I worked as a backend developer with the "YES Internships" team of Yale Entrepeneurial Society, a team of Yale students who have been developing a website that connects budding entrepreneurs with startups seeking interns. Already, the website has been in use at universities including Yale, Harvard, Princeton, UPenn, and Columbia.

As backend developer, my role was to develop, maintain, and take ownership of APIs written in Python, using AWS and Serverless technology, such as DynamoDB, Cognito, S3, and Lambda. This entailed writing out specs based on the requirements of the other subteams, such as frontend and design, and then implementing those specs.

One of the APIs which I built out was responsible for managing partner organizations from other university campuses. For this API, I wrote extensive documentation, targeted not just towards other developers on the YES Internships team, but also towards non-technical recruiters. I also developed an API which manages recruiters and startups, intended to replace a previous Google Forms-based solution.

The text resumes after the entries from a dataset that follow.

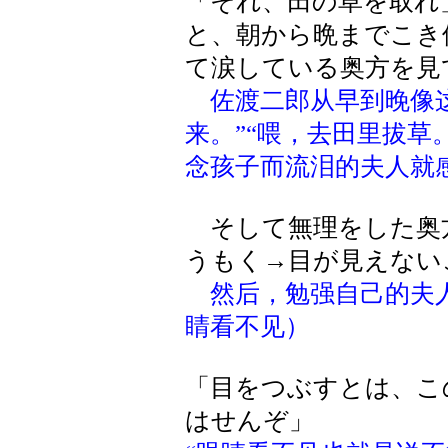
「それ、田の草を取れ
と、朝から晩までこき
て涙している奥方を見
佐渡二郎从早到晚像这
来。”“喂，去田里拔草
念孩子而流泪的夫人就
そして無理をした奥方
うもく→目が見えない
然后，勉强自己的夫
睛看不见）
「目をつぶすとは、こ
はせんぞ」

During my time with the YES Internships, I was able to not just experience the fast-paced development culture of a startup, but also work as a part of a talented team of developers, designers, and managers.

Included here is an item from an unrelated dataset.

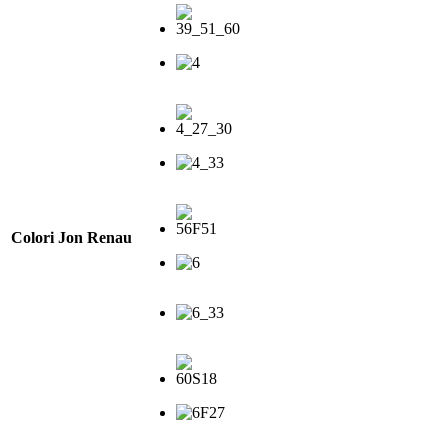
Colori Jon Renau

Research Intern at Burke Medical Research Institute

June 2016 to January 2020

Throughout high school and into my first year of college, I developed from scratch WellPATH, an Android application used in clinical trials by Stanford, Johns Hopkins, and Weill-Cornell psychologists to reduce suicidal ideation in elderly patients. This entailed continuously working hand-in-hand with a team of psychologists (non-technical domain experts) in order to translate their requirements into the actual mobile application.

The application, designed to be used in conjunction with a regular therapy routine, walks patients through a series of steps which both monitors the user's mental state and provides strategies that could immediately be used to deal with suicidal ideation. Other features included:

a scheduling system, such that at regular intervals, the app checks in with the patient;
a file browser, used to integrate video messages from the therapists with the app; and
a desktop administrative interface, allowing for usage statistics to be analyzed and configuration to be deployed to multiple devices.

In the end, a paper was published related to this work. Over the course of my time working on WellPATH, I became more skilled in Android development, obtained experience in communicating with domain experts, maintained and improved a single project over many years — and most importantly, was able to see how technology can be used for good.